GIVEN INFORMATION:
========

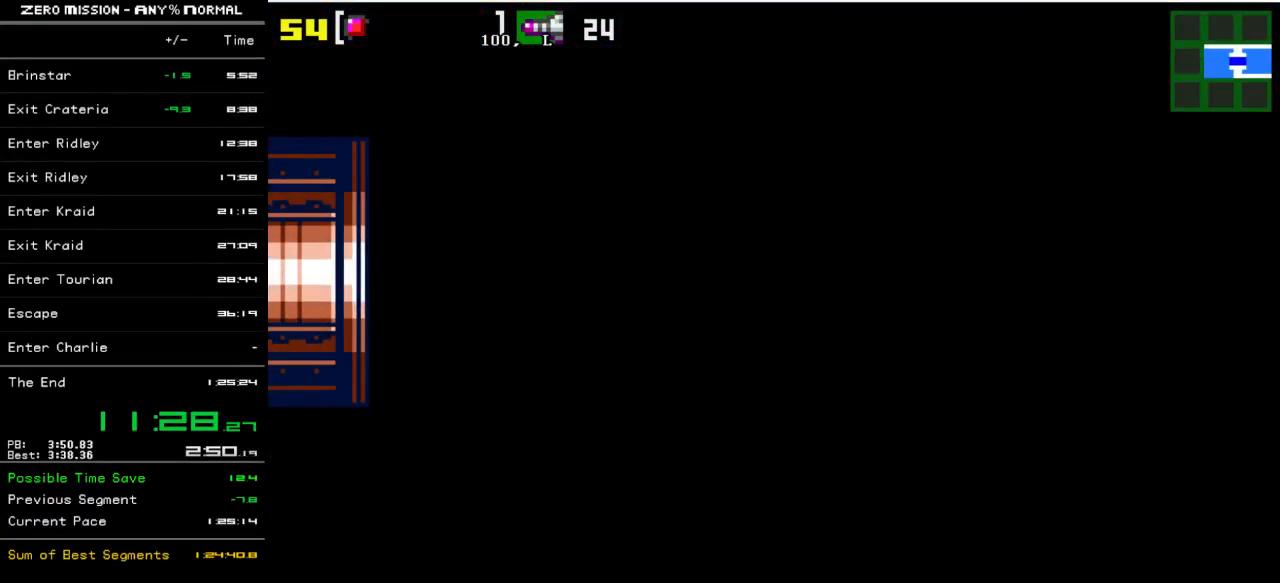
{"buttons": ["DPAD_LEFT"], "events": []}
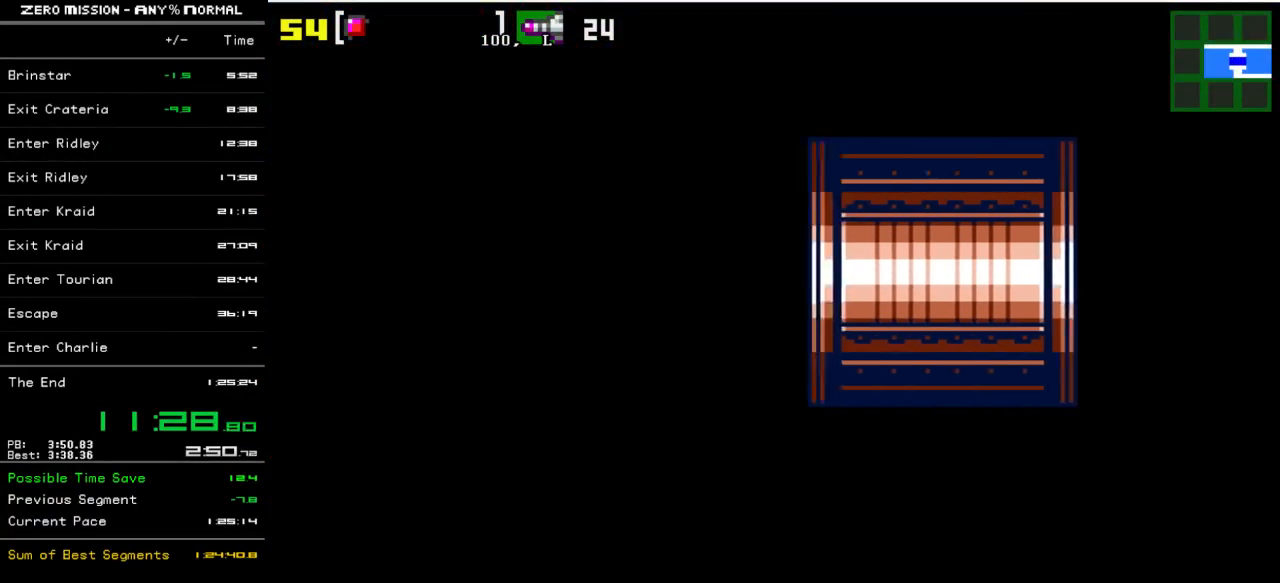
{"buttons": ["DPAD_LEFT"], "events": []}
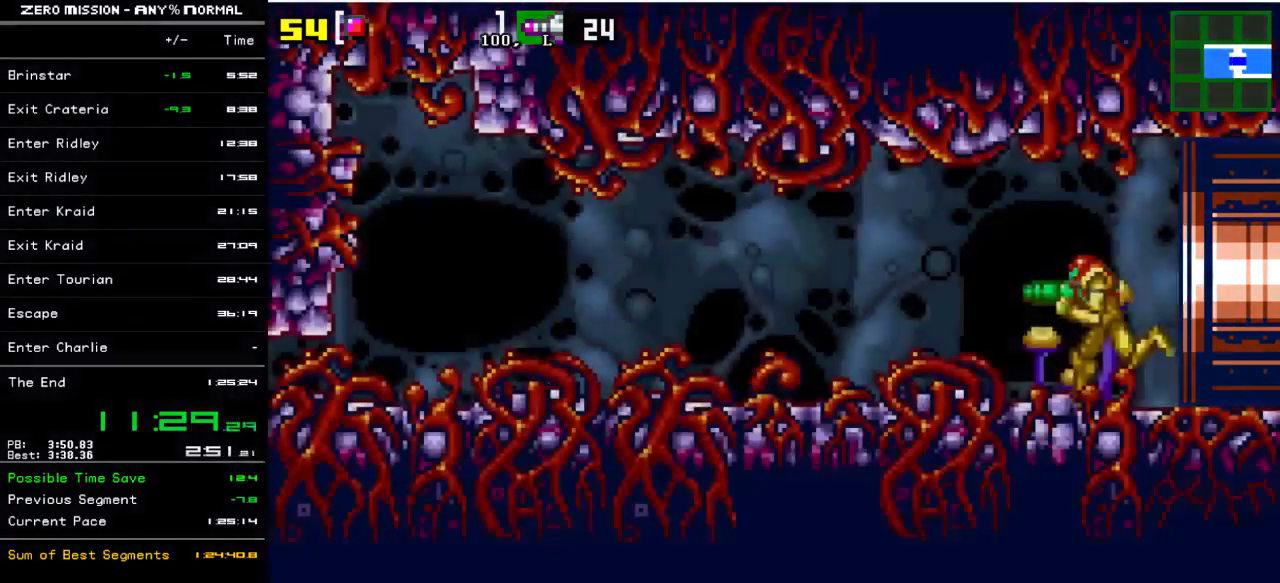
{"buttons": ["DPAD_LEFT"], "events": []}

========

Once the pictures are set aside, please output all the data word for word.

EXPECTED ANSWER:
{"buttons": ["DPAD_LEFT"], "events": []}
{"buttons": ["DPAD_LEFT"], "events": []}
{"buttons": ["DPAD_LEFT"], "events": []}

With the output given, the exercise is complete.